**What to work on:**
A - Answer these from the passage on Black American women in music:
(i) In which decade does the passage say this legacy begins, and with which group?
(ii) In which city did Mary Lou Williams first gain attention?
(iii) How many Grammy Awards did Ella Fitzgerald win?
B - From the passage on Black American women in music, set down everything from "Mary Lou Williams, a" down to "female-owned recording companies.", word for word.
[Page extract start]
In the United States, the introduction of new styles of music came during the Transatlantic Slave Trade era. The genres of music include, but are not limited to, blues, rock, gospel music, jazz, and bluegrass. Black American women in the music industry have made significant contributions over the years.

This legacy starts in the 1870s with the Fisk Jubilee Singers, who performed many different genres of black music including traditional spirituals, blues, classic jazz and rhythm and blues, also commonly referred to as R&B. The Fisk Jubilee Singers became popular throughout the world for singing traditional spirituals during their tours in both the United States and England. Sexist attitudes during the early 20th century made it difficult for African-American women to have a strong presence in mainstream music. Despite this, women were still extremely authoritative in the genres of blues, jazz, and R&B.

Early Music and the Harlem Renaissance

Jazz 
African-American women contributed to the genre as both jazz singers and instrumentalists, although the genre was dominated by men. The piano was one of the first instruments that women played in jazz music, and this ability granted women a great degree of acceptance in the industry. 

Mary Lou Williams, a popular pianist, is sometimes referred to as one of America's best known and revered jazz women. Williams gained her first spot light in her hometown, Kansas City, where she developed into one of the most "sought after pianists in Kansas City". Through her compositions, Williams is said to have influenced the evolution of the "big band" sound. Because of her innovative writing techniques, Williams gained the opportunity to compose for many well known jazz innovators such as Louis Armstrong, and Duke Ellington. Williams did not move into the New York Area until the early 1940s. It was during this time that a new style, "bebop", was emerging, and she easily transitioned into composing music for this subgenre of jazz. She later went on to lead various women's music groups, and founded one of the first female-owned recording companies.

Due to the treatment of women, most could not make it in the industry as individual performers, but all-female jazz bands and family-based jazz groups were popular. During World War II, many male jazz musicians were drafted to fight in the war; because of this, all-female bands had the opportunity to gain popularity. Some of these bands included Darlings of Rhythm and the International Sweethearts of Rhythm.

In later years, African-American women were able to succeed as individual singers. Some of the most successful names include Ella Fitzgerald, Dinah Washington, Lena Horne, and Billie Holiday. Ella Fitzgerald, known as "The First Lady of Song", sold over 40 million records and won 13 Grammy Awards.
[Page extract end]
[Dataset entries start]
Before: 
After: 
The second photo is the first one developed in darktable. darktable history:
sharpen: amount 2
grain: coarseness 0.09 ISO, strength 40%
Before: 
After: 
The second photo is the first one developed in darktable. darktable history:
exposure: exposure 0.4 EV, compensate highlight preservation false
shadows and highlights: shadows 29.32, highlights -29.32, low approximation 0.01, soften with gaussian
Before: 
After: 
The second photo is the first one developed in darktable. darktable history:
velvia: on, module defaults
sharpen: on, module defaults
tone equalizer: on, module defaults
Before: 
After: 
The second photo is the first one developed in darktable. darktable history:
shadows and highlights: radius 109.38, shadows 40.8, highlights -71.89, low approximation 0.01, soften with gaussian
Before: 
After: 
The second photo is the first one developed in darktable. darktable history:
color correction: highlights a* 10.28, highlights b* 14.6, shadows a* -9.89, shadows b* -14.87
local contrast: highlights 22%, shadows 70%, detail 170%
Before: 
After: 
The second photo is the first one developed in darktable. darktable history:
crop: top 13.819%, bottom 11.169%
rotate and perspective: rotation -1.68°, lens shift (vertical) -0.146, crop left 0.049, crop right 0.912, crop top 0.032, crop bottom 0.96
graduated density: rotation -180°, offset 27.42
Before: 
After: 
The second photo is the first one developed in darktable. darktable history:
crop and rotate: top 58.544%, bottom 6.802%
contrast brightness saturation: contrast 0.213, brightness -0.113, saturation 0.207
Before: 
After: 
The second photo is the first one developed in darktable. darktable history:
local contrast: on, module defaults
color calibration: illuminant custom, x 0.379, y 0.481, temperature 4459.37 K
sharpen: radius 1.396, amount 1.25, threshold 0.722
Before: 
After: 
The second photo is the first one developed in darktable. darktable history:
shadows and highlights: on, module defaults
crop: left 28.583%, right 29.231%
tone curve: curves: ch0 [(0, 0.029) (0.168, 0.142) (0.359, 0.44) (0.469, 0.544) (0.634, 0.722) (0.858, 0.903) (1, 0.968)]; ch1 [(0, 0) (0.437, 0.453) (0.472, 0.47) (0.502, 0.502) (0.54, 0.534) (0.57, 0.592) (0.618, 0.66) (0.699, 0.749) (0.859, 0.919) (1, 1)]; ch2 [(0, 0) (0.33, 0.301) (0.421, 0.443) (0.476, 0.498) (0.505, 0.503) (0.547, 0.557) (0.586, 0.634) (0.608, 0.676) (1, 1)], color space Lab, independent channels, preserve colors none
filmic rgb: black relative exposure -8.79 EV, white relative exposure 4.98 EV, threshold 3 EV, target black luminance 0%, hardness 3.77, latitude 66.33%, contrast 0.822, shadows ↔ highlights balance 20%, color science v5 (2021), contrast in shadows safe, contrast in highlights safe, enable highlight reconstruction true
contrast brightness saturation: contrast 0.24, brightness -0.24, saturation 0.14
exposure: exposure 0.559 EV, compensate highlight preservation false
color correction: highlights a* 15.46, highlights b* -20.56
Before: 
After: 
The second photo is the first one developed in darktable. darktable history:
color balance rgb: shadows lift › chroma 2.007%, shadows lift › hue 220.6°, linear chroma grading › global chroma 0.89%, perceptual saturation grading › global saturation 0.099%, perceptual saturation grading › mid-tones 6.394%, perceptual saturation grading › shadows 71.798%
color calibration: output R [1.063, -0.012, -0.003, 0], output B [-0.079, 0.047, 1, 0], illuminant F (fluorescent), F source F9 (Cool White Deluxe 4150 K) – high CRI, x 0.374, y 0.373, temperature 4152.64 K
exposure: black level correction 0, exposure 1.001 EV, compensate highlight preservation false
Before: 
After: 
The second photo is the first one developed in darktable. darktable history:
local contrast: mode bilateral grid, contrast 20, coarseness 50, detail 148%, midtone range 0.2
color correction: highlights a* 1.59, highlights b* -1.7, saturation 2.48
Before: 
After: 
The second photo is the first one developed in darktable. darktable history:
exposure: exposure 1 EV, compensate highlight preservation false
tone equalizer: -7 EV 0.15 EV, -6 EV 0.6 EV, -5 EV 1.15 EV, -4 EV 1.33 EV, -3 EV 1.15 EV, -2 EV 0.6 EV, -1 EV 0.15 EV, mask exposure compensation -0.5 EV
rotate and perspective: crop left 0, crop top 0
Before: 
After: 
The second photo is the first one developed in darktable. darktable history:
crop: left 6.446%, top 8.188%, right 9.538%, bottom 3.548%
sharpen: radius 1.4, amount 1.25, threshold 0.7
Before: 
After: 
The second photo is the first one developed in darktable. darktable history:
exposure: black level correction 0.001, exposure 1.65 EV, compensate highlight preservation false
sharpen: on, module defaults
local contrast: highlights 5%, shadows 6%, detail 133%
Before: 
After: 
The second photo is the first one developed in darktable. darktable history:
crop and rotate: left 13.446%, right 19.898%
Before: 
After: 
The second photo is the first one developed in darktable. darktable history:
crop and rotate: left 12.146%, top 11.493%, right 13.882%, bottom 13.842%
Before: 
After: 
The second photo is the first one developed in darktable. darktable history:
[Dataset entries end]
**Results:**
A -
(i) The 1870s, with the Fisk Jubilee Singers.
(ii) Kansas City.
(iii) 13.

B -
Mary Lou Williams, a popular pianist, is sometimes referred to as one of America's best known and revered jazz women. Williams gained her first spot light in her hometown, Kansas City, where she developed into one of the most "sought after pianists in Kansas City". Through her compositions, Williams is said to have influenced the evolution of the "big band" sound. Because of her innovative writing techniques, Williams gained the opportunity to compose for many well known jazz innovators such as Louis Armstrong, and Duke Ellington. Williams did not move into the New York Area until the early 1940s. It was during this time that a new style, "bebop", was emerging, and she easily transitioned into composing music for this subgenre of jazz. She later went on to lead various women's music groups, and founded one of the first female-owned recording companies.